32 words is generally enough to point you to a sentence in the, er, related paper. While some authors are ‘sourcing’ a single paper, what we’ve found is that it’s also quite common to cut and paste individual sentences from several papers to form a plagiarism combo. Thus, we find three or four papers that have single sentences copied verbatim in the Introduction and Discussion section. What usually gives them away is the change from near perfect style in these sections to something less than perfect in the Results section. We are able to do this final review step because our number of submissions is manageable.
I’ve done that a few times myself.
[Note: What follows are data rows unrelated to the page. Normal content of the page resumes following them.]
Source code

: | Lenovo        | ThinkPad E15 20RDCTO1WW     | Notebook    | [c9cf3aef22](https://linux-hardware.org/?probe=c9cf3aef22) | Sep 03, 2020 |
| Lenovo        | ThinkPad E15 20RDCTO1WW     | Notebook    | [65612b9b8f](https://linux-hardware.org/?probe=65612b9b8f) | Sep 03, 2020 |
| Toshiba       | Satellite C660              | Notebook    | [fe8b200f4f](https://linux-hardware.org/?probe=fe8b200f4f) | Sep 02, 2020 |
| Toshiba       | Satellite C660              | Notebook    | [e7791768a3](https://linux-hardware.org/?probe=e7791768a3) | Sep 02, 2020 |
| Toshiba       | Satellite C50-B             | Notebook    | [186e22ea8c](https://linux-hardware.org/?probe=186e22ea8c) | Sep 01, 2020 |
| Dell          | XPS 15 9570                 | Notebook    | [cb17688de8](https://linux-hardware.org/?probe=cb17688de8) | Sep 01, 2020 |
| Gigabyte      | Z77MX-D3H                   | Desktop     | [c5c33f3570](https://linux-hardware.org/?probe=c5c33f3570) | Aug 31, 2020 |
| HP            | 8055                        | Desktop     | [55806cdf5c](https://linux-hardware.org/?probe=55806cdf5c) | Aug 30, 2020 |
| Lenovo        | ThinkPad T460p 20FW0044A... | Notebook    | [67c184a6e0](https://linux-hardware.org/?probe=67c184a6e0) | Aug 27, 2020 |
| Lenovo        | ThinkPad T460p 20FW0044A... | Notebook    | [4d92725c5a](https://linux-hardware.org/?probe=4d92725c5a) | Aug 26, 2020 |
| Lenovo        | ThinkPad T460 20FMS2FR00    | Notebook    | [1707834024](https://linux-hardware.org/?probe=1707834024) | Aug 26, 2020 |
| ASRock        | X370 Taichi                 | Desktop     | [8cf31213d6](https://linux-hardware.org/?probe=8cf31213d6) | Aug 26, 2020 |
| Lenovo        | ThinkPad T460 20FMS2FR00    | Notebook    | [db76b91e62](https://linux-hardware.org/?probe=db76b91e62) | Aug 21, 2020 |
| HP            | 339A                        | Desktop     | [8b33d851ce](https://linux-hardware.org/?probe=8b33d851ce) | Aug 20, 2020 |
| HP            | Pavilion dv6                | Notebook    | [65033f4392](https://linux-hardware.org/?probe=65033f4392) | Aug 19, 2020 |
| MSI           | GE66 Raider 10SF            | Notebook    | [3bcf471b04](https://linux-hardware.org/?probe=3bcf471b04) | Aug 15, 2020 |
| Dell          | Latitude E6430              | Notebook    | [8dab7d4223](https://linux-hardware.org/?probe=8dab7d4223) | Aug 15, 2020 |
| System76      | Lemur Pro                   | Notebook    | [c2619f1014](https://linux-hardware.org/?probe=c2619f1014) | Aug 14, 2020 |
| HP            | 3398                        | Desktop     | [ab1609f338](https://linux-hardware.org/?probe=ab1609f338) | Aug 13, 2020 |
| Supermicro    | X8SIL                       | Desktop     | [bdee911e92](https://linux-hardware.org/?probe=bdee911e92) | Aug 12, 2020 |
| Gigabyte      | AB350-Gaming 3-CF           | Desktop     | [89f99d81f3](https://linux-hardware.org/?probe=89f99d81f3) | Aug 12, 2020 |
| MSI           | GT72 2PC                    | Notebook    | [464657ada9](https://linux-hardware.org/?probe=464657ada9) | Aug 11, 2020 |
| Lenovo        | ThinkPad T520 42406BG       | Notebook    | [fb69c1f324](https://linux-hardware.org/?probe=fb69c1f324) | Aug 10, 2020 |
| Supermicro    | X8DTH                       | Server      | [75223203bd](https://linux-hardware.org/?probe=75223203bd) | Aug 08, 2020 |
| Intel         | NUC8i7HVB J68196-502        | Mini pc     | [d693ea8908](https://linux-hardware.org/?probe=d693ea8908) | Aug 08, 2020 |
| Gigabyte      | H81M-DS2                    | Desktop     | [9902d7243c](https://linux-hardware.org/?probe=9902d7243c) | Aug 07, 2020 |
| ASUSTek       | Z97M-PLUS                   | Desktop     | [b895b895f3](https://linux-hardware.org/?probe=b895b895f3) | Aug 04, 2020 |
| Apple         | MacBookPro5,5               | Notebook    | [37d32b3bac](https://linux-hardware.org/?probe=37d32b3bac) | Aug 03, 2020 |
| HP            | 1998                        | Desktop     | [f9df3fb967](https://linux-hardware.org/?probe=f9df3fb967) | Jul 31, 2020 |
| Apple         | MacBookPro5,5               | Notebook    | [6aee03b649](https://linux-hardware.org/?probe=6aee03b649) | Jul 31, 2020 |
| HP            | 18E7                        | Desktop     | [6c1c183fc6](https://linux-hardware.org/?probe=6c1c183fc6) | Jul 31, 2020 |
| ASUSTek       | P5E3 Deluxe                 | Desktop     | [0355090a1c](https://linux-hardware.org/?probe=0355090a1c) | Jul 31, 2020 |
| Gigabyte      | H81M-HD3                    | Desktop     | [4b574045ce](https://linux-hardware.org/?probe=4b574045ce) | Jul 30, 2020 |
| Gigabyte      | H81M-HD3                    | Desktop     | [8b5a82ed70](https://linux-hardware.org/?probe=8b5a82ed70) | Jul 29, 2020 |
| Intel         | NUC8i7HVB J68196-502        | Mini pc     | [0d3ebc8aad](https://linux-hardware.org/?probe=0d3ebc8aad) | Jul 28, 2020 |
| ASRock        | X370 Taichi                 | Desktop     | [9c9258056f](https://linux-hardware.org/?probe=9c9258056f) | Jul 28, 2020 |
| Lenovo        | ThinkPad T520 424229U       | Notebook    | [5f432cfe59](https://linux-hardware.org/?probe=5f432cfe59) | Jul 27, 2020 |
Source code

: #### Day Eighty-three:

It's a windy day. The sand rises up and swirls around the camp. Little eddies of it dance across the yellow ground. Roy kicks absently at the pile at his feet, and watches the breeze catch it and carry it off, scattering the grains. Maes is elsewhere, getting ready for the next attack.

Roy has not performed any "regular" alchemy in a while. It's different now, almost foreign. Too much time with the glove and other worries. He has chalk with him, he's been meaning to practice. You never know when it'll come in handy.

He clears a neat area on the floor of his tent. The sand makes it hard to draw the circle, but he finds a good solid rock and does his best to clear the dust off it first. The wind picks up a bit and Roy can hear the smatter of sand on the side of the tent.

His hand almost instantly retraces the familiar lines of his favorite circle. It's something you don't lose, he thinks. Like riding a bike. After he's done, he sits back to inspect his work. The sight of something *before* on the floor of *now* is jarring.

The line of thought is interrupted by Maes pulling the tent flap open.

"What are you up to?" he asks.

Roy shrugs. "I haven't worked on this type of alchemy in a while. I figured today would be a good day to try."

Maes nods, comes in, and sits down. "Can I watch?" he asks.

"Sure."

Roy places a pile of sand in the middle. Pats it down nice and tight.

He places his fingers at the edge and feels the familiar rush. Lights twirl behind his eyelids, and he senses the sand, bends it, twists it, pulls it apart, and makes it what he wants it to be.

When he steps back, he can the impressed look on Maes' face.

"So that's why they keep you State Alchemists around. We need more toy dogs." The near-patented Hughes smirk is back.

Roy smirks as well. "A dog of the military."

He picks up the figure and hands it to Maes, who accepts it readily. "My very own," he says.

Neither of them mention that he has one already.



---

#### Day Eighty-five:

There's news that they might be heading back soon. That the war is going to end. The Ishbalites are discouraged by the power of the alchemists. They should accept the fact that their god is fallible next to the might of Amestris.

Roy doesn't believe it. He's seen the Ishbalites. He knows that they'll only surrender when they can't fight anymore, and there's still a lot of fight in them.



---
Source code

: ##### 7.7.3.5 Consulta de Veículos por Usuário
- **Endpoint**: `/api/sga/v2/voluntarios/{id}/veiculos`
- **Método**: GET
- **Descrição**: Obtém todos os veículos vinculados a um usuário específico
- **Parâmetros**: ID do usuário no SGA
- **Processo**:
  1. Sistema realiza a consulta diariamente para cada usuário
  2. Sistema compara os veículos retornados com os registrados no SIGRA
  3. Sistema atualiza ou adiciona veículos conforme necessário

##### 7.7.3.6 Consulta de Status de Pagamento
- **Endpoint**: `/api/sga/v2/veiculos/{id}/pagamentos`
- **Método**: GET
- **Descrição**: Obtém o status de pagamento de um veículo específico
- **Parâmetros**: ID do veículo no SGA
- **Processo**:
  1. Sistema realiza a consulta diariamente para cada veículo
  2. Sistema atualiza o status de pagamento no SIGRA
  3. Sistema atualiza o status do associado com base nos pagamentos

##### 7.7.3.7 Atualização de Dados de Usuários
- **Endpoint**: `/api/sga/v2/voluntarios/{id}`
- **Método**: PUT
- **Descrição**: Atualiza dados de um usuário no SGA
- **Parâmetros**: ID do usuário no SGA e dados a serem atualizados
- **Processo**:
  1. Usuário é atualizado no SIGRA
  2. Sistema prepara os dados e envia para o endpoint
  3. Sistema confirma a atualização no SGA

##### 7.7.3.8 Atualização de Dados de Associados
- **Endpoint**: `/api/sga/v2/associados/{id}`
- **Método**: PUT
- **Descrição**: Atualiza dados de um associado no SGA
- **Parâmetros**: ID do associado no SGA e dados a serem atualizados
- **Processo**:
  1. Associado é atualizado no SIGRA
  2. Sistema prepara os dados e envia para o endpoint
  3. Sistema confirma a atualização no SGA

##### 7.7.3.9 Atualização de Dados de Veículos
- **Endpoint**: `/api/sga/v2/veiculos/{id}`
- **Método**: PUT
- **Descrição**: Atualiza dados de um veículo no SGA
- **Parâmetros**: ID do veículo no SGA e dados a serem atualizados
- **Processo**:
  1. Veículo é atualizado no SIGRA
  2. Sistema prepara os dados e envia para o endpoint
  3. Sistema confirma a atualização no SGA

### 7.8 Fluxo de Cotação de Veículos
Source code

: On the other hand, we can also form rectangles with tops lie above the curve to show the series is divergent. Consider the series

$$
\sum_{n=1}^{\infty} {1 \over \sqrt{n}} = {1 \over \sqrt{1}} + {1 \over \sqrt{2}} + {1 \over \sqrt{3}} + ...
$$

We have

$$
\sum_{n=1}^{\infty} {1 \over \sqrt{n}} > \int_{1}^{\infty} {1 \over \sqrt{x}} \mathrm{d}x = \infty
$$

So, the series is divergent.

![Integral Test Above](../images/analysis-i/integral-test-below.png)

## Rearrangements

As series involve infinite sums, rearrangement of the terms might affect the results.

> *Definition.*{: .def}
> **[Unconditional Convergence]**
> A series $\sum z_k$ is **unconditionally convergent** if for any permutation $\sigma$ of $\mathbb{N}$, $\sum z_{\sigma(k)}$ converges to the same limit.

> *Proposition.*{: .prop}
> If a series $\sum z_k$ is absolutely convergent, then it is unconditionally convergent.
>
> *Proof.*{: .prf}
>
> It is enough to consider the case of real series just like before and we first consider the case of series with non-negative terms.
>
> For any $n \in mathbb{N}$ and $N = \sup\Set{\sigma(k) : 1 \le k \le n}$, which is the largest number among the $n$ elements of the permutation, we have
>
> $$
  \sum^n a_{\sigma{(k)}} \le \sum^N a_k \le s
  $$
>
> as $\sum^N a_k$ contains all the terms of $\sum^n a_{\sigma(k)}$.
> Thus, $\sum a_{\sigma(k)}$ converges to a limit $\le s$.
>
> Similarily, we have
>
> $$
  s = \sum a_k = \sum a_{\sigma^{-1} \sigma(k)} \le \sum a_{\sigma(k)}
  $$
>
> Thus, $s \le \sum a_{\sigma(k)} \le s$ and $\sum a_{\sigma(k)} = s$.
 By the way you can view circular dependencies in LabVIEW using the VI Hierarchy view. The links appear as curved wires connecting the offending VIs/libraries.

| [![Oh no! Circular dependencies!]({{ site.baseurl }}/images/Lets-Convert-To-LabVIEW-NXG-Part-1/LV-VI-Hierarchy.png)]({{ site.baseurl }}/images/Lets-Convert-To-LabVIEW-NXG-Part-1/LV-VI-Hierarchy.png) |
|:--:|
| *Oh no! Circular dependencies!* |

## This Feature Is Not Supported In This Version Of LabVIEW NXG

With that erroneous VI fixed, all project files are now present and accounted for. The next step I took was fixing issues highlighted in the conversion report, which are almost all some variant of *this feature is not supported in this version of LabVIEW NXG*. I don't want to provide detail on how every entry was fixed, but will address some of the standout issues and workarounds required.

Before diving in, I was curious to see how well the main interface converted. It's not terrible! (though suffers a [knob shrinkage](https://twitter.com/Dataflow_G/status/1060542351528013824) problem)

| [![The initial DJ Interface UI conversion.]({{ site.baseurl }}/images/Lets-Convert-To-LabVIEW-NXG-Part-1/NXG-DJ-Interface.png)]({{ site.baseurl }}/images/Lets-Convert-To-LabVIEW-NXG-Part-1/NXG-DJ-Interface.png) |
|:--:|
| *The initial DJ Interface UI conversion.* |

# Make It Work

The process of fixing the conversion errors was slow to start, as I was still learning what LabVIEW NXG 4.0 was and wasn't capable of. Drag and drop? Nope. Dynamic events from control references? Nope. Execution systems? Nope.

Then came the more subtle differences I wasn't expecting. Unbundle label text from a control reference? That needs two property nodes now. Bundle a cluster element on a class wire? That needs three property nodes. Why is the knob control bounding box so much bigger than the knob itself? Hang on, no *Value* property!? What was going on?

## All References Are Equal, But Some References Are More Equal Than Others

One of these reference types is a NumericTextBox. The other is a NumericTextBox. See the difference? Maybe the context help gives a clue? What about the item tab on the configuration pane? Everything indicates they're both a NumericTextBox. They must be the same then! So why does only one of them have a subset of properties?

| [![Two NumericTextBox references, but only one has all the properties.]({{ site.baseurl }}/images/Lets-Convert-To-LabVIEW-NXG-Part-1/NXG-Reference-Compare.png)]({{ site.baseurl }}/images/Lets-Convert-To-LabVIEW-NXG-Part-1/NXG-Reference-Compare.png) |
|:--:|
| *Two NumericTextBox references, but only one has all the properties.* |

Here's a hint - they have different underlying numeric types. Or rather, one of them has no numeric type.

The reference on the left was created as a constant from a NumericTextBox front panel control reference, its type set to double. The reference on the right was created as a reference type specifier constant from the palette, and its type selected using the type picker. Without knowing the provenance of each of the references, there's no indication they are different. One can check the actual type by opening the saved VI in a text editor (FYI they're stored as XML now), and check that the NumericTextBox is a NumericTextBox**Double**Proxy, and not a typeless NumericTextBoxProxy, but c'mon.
Really excellent sentences followed by complete gibberish, followed by fully legible English again. Google the good sentences, and in most cases: *ping* – plenty of hits. Not uncommonly, I also found several papers with the same sentence.
Still, at the same time I’d rather be cited correctly by someone copying an entire paragraph I wrote (which has happened) that incorrectly by someone just making random statements followed by a reference to my paper that actually says something completely different (which has also happened).
If anyone can take 32 words from my paper and google them to find who originally said it, why do I need to reference it and put it in quotes? Maybe this is just anachronistic. Maybe in future I can have a program which automatically provides references for all my sentences!